Young Therese (Elizabeth Olsen) is dumped on her aunt, Madame Raquin (Jessica Lange), by her father with the false promise that he will return for her and take her to Africa. Madame Raquin knows her brother too well but accepts to take Therese in because she needs the extra income provided by her brother for his daughters care.
Forced to live in silence and share a bed with her sickly cousin, Therese leads a very restricted life while Camille is pampered around the clock, cradled by his overprotective mother.
With age Therese discovers her repressed sexual urges, and tries to lure similar interest from Camille, who is oblivious to her direct hints. This is to go unsatisfied even after she is forced to marry Camille. She has grown to be a beautiful young woman and when they move to Paris she becomes well aware of it. Camille starts a menial office job and Madame Raquin opens a small textile shop. Their routine is repetitive and mundane, with the exception of dominoes Thursday, where a small group of friends gather every week.
One evening Camille returns late from work with an old friend and co-worker Laurent LeClaire (Oscar Isaac). Everyone is delighted, but Therese has to fight very hard not to show her lust for him. A sly character, his charming appeal stems from his talent as an artist, knowing how to use his tales of painting naked women to arouse Therese. Their affair is inevitable. A terrible spiral of events follows, with far more tears and dead bodies than intended.
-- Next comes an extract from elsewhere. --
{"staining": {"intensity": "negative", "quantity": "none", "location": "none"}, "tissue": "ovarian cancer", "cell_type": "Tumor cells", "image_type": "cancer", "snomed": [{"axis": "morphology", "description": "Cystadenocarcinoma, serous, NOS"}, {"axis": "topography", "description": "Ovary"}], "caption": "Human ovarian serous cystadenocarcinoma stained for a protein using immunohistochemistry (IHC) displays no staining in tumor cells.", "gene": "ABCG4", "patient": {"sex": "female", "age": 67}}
Unfortunately, this adaption of Emile Zola’s novel Thérèse Raquinit lacks the suspense this classic deserves. It is predictable and lends itself at times to be overly dramatic. Aside from the few times they state that they are in France, you could easily mistake the film for being set in 19th century England. However, the performances are strong, and engaging, but one grows bored of their story – quickly. Perhaps if Stratton cut half of the sex scenes the story wouldn’t drag so much. Lange doesn’t turn Madame Raquin into the evil stepmother caricature. Instead she maintains a strong yet subtle approach that make her vulnerability stiffer through, just enough to create sympathy from the viewer. Although you pitied Therese at first, that fades by her ignorance. Clearly Laurent has a hidden agenda and she learns this too late. Despite the truth lying bare, the lovers choose a Romeo and Juliet ending.